Incredible! This Person’s Gaydar Is Just Seeing Haircuts

PORTLAND, OR— As queer fashion enters the mainstream more and more, it has become harder than ever to detect other queers in public. However, that’s not a problem for local lesbian, Laura Flemmings, whose impeccable gaydar successfully identifies any queers within eyesight using a complex assessment of haircuts. 

 

We sat down with Laura at a local sustainable cat cafe, and she immediately demonstrated her special skill. Laura pointed to someone with a Bieber-esque haircut—“definitely gay, but somehow still respects Ellen.” A quick check of Tinder confirmed Laura’s suspicion.

 

When I questioned the purpose of Laura’s skills, she explained: “It lets me know who I can flirt with!” Laura, however, did not seem to approach any of the queers she identified, but instead opted to wistfully glance at them from across the cat cafe. 

 

When someone with long flowing hair and an Indigo Girls t-shirt entered, Laura whispered, “Look you might be surprised—but not gay! Maybe a queer experience at a women’s college, but they definitely don’t talk anymore.”

 

Next, someone with an undercut came in and ordered an oat milk latte; Laura easily identified this person as “a dyke, but still closeted at work because they believe sexuality should be a private affair.” 

 

Another patron was confounding for Laura, who admitted: “TERF bangs can go either way, so there’s really not anyway to know.

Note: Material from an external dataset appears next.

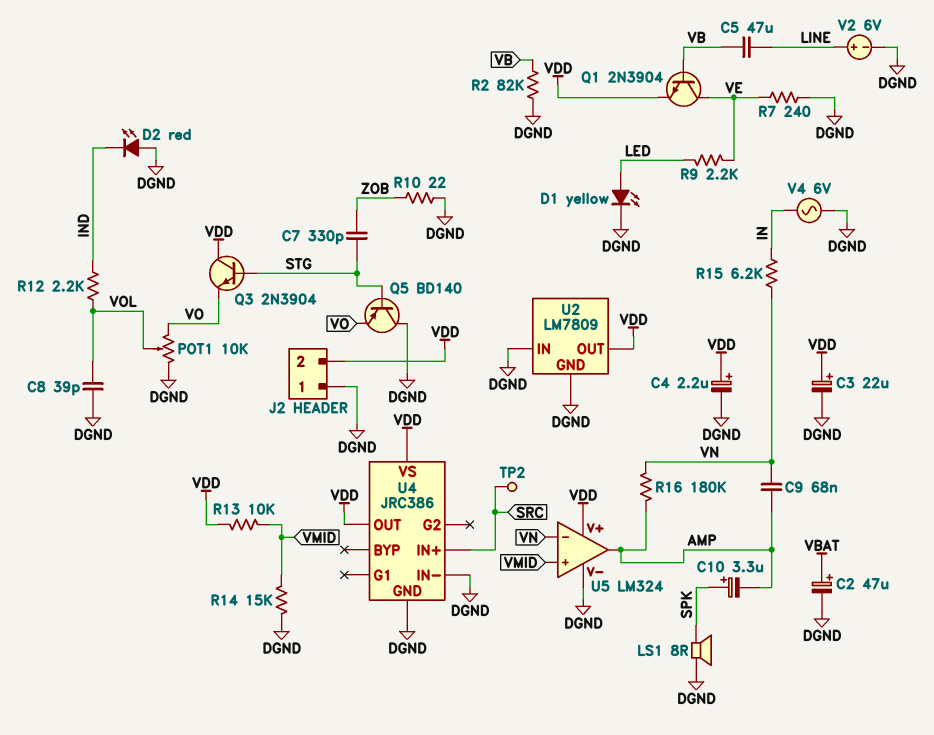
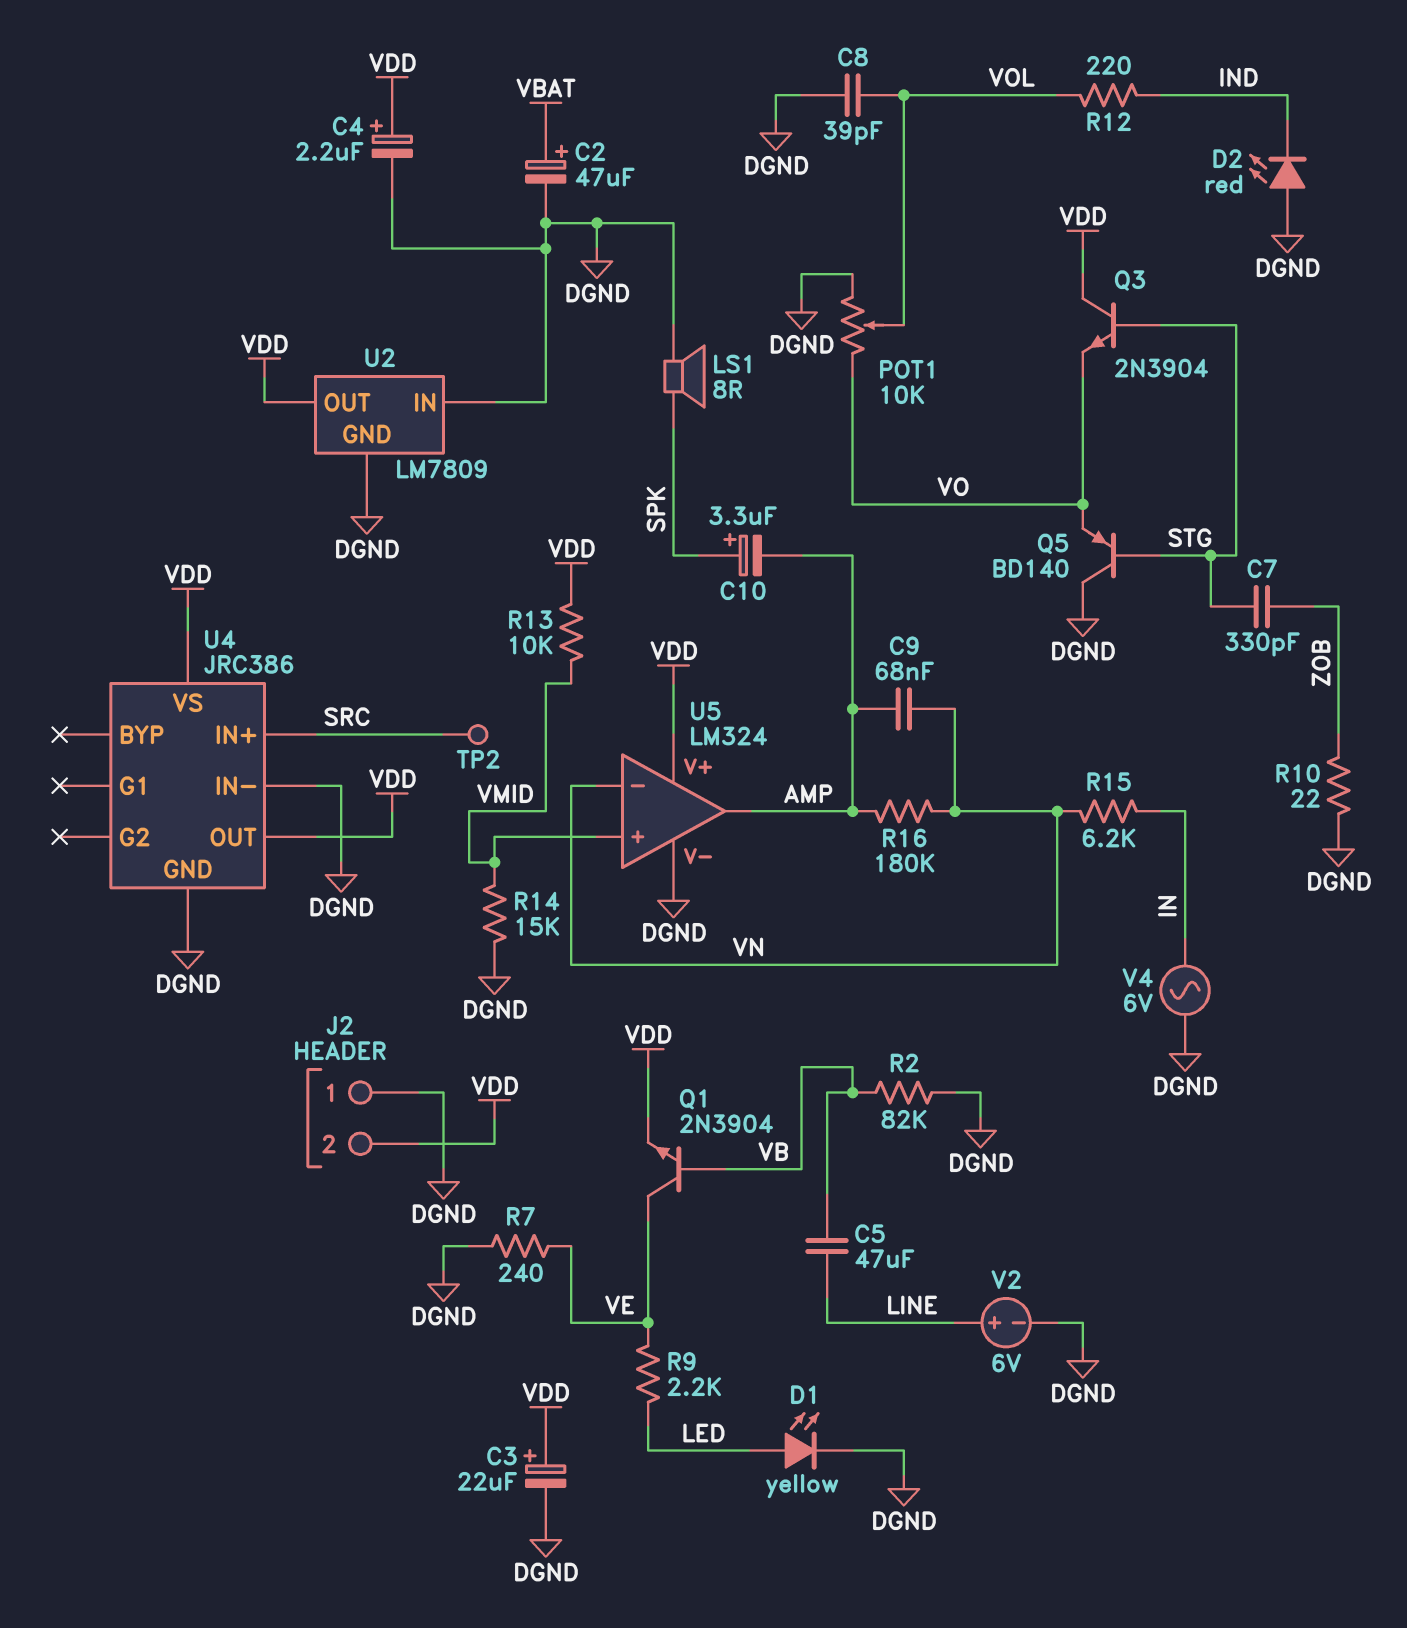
R12: 2.2k (IND, VOL) -> 220 (IND, VOL)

They could either be married to a cop or opening an organic pet spa with their ex-girlfriend.”

 

Finally, I asked Laura her thoughts on the cafe’s barista, a long-hair. She was quick to retort, “gay, she always gives me the best turmeric scone in the pastry case!” Results are still out on the barista, as Laura’s fantasy of flirting with a hot barista may have biased her gaydar.